At the east gable there is a full-width single-storey projection at ground floor level. This projection is gabled to the centre with flat-roofed flanking sections, and is finished in dry dash render with a cement render base course and wall edging, and concrete coping to the parapet. The east face of this projection has nine windows arranged symmetrically in three groups of three, with the central group being larger. All nine windows have metal frames with leaded panes, cement render surrounds and bevelled concrete cills. On the south face of the projection is a flat-arched doorway with a moulded surround and panelled timber door; on the north face is another doorway with a cement render surround and timber door, alongside two windows matching the smaller windows on the east face. The main east gable above is finished in dry dash render with full-height projecting rubble piers at the wall edges. Two high-level windows similar to those on the main north and south faces appear here but are much shorter, with a moulded string course following the outline of their heads in the manner of a drip moulding. The main roof is gabled and slated, with an overhang at the east gable supported on large timber brackets. Rainwater goods consist of cast-iron gutters on distinctive curled wrought-iron brackets with square downspouts. The gabled section of the projection roof is covered in an artificial slate, with asphalt to the flat portions.
The church forecourt is surfaced in tarmac, as are the narrow paths to the north and south of the building. The forecourt and paths are enclosed by a relatively low rendered wall with a broad pedestrian gateway to the west, formed by square rendered piers with pyramidal caps and decorative wrought-iron gates.
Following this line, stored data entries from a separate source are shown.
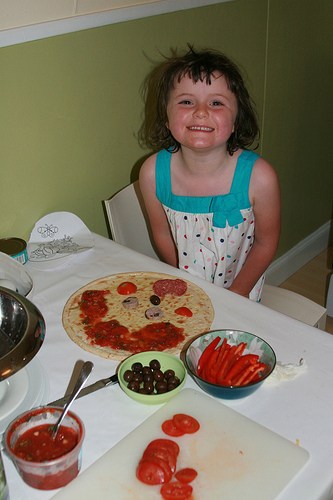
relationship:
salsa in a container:
[14, 423, 83, 490] [3, 406, 86, 491]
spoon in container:
[51, 361, 93, 440] [3, 406, 86, 491]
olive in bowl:
[150, 359, 160, 371] [116, 351, 186, 405]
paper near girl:
[25, 209, 95, 262] [138, 41, 280, 303]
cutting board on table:
[47, 389, 308, 500] [0, 230, 332, 499]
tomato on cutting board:
[172, 413, 199, 434] [47, 389, 308, 500]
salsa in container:
[14, 423, 83, 490] [3, 406, 86, 491]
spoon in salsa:
[51, 361, 93, 440] [14, 423, 82, 488]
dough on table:
[64, 271, 213, 361] [0, 230, 332, 499]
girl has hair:
[138, 41, 280, 303] [148, 41, 262, 156]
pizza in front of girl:
[62, 272, 213, 360] [138, 41, 280, 303]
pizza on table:
[62, 272, 213, 360] [0, 230, 332, 499]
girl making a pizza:
[138, 41, 280, 303] [62, 272, 213, 360]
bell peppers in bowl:
[195, 335, 266, 388] [184, 329, 276, 399]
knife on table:
[45, 373, 119, 404] [0, 230, 332, 499]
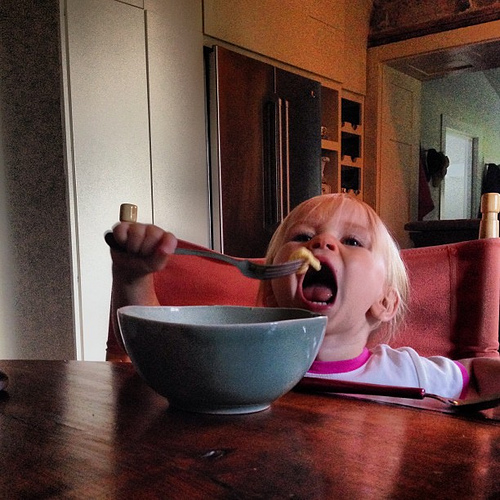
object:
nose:
[309, 230, 337, 253]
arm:
[409, 355, 499, 400]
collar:
[308, 346, 373, 374]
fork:
[105, 228, 306, 280]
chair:
[105, 193, 500, 364]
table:
[0, 359, 500, 500]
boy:
[104, 193, 500, 401]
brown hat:
[427, 148, 449, 187]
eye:
[340, 236, 364, 248]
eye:
[291, 233, 313, 242]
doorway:
[439, 127, 479, 219]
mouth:
[296, 255, 337, 310]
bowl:
[116, 303, 329, 416]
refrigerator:
[209, 45, 322, 257]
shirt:
[304, 344, 470, 402]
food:
[288, 246, 322, 275]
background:
[217, 63, 500, 239]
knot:
[201, 449, 226, 461]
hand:
[110, 221, 178, 275]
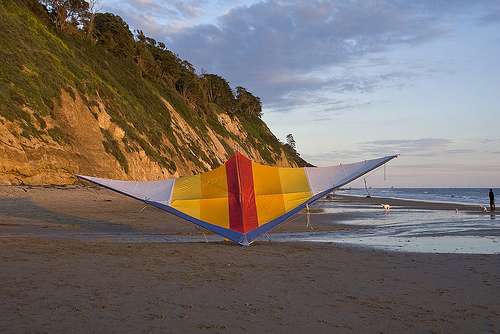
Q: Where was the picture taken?
A: It was taken at the beach.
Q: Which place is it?
A: It is a beach.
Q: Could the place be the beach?
A: Yes, it is the beach.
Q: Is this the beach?
A: Yes, it is the beach.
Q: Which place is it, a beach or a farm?
A: It is a beach.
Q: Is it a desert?
A: No, it is a beach.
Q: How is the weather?
A: It is clear.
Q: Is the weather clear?
A: Yes, it is clear.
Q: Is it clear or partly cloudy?
A: It is clear.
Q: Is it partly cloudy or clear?
A: It is clear.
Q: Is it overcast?
A: No, it is clear.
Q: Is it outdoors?
A: Yes, it is outdoors.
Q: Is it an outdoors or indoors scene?
A: It is outdoors.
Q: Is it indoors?
A: No, it is outdoors.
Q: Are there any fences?
A: No, there are no fences.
The date stone on the front of the building indicates that the Presbyterian congregation of Armoy was founded in 1762, and an original church or meeting house was likely built at around that time. By 1835 the Ordnance Survey Memoirs described this original structure as "a very old building 64 feet long by 21 feet wide… not in good repair or sufficiently commodious," noting that it was due to be demolished and replaced. The replacement church duly followed in 1841, a roughly square gabled structure with a two-stage pinnacled tower to the front. The building survived in this form until 1903, when it was extended and remodelled. Photographic evidence indicates that this work involved the construction of a new front gable in line with the tower, the addition of the spire, parapet and open porch, and the application of fashionable Art Nouveau-influenced detailing throughout. The work has been attributed to Vincent Craig on stylistic grounds, the building being considered indicative of his manner, though no documentary evidence has been found to confirm his involvement. The session room projection at the east end also appears to date from 1903, but its present detailing suggests it was extensively renovated in the mid-20th century.